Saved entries
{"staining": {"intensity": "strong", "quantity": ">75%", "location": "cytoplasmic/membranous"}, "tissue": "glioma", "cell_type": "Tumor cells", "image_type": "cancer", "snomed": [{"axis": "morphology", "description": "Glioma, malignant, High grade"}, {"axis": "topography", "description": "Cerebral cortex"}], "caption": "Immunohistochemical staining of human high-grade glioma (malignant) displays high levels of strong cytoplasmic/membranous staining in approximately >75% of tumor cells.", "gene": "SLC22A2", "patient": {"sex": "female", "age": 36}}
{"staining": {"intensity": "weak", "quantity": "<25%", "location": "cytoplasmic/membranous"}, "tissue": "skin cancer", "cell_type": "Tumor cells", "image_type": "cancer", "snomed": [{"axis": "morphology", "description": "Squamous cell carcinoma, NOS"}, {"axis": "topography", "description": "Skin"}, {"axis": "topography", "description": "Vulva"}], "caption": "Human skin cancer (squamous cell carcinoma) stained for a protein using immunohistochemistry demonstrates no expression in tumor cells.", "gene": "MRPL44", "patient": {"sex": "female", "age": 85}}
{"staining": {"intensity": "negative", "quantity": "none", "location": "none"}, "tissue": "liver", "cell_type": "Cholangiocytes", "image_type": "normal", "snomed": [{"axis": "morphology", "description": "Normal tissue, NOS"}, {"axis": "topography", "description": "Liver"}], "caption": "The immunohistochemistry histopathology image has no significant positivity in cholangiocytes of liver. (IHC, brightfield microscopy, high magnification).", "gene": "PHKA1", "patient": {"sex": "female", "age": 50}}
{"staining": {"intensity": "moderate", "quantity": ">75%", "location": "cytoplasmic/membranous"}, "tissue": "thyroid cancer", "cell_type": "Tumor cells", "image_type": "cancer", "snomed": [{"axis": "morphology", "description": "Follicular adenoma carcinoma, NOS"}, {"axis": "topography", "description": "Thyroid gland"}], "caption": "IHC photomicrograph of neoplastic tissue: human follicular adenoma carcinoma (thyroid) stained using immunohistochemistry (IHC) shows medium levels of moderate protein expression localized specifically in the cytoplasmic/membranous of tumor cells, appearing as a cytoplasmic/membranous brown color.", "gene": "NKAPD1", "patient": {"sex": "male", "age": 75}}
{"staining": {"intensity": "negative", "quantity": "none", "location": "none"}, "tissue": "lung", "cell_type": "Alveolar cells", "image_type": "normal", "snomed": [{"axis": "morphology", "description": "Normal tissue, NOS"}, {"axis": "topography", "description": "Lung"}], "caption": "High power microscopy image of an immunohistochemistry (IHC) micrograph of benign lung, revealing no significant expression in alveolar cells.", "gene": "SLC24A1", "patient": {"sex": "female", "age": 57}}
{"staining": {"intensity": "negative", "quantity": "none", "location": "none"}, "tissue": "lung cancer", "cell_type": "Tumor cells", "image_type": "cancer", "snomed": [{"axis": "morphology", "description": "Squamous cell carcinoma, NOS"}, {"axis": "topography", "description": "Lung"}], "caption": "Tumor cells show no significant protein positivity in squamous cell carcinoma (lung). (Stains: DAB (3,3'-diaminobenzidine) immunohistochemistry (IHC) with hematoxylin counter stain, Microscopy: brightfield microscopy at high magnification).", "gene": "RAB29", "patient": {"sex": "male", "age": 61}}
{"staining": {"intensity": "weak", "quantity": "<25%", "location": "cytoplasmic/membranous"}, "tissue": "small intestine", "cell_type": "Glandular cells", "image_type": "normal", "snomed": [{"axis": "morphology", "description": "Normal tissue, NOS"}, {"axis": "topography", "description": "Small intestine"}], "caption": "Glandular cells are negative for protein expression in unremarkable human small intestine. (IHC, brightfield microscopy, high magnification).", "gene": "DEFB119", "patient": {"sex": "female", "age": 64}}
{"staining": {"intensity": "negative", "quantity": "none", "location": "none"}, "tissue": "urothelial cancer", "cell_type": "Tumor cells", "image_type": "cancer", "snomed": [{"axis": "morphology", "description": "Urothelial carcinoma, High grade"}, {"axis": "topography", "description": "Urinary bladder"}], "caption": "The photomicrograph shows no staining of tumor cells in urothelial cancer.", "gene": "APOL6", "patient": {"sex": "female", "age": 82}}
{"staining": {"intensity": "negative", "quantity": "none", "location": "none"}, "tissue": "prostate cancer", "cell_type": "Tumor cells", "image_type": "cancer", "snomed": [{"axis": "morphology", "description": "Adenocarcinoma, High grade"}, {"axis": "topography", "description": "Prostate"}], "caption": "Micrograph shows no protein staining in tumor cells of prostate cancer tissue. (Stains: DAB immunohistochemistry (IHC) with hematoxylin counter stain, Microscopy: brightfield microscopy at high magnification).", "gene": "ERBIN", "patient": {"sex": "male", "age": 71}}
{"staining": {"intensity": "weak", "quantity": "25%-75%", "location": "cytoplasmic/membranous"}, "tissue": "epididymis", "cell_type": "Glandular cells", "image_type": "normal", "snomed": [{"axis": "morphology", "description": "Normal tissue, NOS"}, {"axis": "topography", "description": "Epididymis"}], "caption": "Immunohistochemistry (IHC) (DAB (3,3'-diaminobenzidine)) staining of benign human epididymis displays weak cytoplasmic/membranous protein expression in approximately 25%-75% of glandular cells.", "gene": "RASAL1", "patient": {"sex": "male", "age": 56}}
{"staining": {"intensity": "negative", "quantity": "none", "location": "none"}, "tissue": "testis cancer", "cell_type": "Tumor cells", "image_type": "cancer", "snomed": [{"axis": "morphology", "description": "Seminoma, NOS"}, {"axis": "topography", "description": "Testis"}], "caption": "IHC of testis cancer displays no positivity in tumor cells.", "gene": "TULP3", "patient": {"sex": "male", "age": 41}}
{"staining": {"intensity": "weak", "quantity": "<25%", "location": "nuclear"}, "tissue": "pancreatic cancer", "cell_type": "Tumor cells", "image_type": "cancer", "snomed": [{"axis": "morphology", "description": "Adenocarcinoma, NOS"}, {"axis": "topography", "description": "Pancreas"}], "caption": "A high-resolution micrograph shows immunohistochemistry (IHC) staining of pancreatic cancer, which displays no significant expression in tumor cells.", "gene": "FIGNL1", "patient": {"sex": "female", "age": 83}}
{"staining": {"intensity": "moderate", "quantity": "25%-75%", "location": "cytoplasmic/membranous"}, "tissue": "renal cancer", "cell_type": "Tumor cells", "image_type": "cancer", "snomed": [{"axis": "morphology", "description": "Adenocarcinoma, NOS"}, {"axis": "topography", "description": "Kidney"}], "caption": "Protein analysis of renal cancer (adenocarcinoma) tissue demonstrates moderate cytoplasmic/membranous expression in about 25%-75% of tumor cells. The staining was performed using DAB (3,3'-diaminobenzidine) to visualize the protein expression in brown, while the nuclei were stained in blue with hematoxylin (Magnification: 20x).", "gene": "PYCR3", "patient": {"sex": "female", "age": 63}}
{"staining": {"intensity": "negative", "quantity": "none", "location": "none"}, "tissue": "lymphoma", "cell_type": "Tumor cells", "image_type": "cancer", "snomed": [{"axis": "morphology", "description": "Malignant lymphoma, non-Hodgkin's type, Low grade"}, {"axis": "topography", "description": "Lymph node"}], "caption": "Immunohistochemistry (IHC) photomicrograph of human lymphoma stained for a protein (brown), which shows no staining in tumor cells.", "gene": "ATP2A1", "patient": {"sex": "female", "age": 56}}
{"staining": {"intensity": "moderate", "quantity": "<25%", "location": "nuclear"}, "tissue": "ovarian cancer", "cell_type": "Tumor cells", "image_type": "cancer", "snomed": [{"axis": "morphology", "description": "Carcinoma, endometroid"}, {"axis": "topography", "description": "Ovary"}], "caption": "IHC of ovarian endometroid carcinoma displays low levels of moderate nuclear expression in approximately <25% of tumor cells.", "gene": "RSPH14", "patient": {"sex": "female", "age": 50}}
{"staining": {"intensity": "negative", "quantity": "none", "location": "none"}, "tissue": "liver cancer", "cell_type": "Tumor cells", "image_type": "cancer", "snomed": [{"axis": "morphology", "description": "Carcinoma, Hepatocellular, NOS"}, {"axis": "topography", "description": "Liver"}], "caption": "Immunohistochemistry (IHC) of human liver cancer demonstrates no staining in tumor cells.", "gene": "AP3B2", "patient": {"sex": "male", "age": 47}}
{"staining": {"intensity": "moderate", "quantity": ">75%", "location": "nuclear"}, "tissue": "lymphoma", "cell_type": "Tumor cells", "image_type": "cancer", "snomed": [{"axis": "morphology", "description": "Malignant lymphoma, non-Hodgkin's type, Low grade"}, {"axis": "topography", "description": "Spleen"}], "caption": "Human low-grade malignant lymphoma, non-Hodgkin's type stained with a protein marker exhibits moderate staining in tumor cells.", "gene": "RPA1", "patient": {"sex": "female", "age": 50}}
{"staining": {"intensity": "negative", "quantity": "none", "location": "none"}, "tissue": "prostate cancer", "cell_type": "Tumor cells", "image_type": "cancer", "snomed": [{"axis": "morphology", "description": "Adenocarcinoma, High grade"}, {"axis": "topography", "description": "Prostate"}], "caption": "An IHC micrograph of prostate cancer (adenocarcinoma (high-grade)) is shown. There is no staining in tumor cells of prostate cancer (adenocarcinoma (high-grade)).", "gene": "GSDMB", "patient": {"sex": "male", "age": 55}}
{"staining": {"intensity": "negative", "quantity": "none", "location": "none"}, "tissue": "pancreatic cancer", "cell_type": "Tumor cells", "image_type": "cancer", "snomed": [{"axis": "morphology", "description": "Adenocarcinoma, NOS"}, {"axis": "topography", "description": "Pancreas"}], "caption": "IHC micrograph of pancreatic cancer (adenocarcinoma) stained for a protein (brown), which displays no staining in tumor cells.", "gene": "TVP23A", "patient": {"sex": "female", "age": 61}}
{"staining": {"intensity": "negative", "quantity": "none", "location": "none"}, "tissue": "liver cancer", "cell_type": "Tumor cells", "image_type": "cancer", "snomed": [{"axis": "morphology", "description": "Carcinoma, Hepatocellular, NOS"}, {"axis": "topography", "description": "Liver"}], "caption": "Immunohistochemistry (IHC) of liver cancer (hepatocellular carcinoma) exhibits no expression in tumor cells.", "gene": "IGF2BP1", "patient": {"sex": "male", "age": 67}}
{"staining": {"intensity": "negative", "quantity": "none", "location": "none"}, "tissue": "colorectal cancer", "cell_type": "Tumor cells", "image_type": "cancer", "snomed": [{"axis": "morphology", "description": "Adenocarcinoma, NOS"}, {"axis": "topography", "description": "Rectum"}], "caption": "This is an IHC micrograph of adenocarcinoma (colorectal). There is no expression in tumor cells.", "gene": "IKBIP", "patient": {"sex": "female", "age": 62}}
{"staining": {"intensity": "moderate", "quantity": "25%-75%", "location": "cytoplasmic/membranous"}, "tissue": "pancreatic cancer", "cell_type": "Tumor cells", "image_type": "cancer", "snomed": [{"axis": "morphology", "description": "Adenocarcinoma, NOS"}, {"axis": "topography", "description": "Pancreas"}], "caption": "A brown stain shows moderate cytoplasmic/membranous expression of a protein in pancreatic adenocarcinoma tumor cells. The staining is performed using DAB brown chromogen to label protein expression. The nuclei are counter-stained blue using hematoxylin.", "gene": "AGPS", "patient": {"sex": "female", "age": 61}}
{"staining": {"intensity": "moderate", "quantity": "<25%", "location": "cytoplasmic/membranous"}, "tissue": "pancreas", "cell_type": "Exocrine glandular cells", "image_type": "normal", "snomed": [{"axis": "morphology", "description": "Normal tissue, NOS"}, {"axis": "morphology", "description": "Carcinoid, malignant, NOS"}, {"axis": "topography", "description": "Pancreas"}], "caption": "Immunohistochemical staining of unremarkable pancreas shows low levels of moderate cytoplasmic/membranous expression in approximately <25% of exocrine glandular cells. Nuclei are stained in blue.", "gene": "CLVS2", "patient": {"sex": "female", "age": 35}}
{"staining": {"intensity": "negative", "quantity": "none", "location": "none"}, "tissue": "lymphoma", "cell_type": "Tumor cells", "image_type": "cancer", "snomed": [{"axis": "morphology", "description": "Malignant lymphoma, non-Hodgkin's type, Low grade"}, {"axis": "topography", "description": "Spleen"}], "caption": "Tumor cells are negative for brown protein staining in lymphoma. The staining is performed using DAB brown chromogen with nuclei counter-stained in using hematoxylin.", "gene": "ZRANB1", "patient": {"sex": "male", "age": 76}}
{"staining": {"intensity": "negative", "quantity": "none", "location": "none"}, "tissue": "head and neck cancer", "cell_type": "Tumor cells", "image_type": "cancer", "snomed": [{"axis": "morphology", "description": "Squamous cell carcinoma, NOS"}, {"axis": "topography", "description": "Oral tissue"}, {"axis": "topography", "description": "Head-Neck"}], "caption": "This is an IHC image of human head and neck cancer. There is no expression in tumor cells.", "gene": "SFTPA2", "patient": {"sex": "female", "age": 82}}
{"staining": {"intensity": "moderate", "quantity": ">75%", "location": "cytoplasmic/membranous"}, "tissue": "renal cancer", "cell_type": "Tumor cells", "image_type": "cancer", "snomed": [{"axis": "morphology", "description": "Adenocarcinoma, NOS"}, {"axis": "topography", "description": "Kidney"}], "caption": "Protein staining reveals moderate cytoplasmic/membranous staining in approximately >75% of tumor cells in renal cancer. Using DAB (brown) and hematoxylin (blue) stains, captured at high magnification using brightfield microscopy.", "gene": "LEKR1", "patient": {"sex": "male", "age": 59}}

Exercise aim — What is needed is an exact copy of the lines above, from the one containing "micrograph of pancreatic" through the one containing "micrograph of adenocarcinoma", with nothing added.

Final answer —
{"staining": {"intensity": "negative", "quantity": "none", "location": "none"}, "tissue": "pancreatic cancer", "cell_type": "Tumor cells", "image_type": "cancer", "snomed": [{"axis": "morphology", "description": "Adenocarcinoma, NOS"}, {"axis": "topography", "description": "Pancreas"}], "caption": "IHC micrograph of pancreatic cancer (adenocarcinoma) stained for a protein (brown), which displays no staining in tumor cells.", "gene": "TVP23A", "patient": {"sex": "female", "age": 61}}
{"staining": {"intensity": "negative", "quantity": "none", "location": "none"}, "tissue": "liver cancer", "cell_type": "Tumor cells", "image_type": "cancer", "snomed": [{"axis": "morphology", "description": "Carcinoma, Hepatocellular, NOS"}, {"axis": "topography", "description": "Liver"}], "caption": "Immunohistochemistry (IHC) of liver cancer (hepatocellular carcinoma) exhibits no expression in tumor cells.", "gene": "IGF2BP1", "patient": {"sex": "male", "age": 67}}
{"staining": {"intensity": "negative", "quantity": "none", "location": "none"}, "tissue": "colorectal cancer", "cell_type": "Tumor cells", "image_type": "cancer", "snomed": [{"axis": "morphology", "description": "Adenocarcinoma, NOS"}, {"axis": "topography", "description": "Rectum"}], "caption": "This is an IHC micrograph of adenocarcinoma (colorectal). There is no expression in tumor cells.", "gene": "IKBIP", "patient": {"sex": "female", "age": 62}}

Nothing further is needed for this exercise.